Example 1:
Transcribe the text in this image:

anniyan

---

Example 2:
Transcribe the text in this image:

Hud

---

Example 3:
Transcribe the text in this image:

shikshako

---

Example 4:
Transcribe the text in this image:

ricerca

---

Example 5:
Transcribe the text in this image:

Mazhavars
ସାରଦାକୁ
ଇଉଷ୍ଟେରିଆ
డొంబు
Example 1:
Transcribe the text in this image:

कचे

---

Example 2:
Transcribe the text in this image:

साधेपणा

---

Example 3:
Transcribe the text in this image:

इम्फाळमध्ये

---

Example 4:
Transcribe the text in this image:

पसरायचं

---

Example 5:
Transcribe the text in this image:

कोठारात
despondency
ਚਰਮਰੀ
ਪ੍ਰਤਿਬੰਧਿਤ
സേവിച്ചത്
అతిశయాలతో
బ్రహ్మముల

DESCRIPTION OF THE TASK: For each record above, print an exact copy.

SOLUTION FOR THIS PROBLEM:
Example 1:
Transcribe the text in this image:

anniyan

---

Example 2:
Transcribe the text in this image:

Hud

---

Example 3:
Transcribe the text in this image:

shikshako

---

Example 4:
Transcribe the text in this image:

ricerca

---

Example 5:
Transcribe the text in this image:

Mazhavars
ସାରଦାକୁ
ଇଉଷ୍ଟେରିଆ
డొంబు
Example 1:
Transcribe the text in this image:

कचे

---

Example 2:
Transcribe the text in this image:

साधेपणा

---

Example 3:
Transcribe the text in this image:

इम्फाळमध्ये

---

Example 4:
Transcribe the text in this image:

पसरायचं

---

Example 5:
Transcribe the text in this image:

कोठारात
despondency
ਚਰਮਰੀ
ਪ੍ਰਤਿਬੰਧਿਤ
സേവിച്ചത്
అతిశయాలతో
బ్రహ్మముల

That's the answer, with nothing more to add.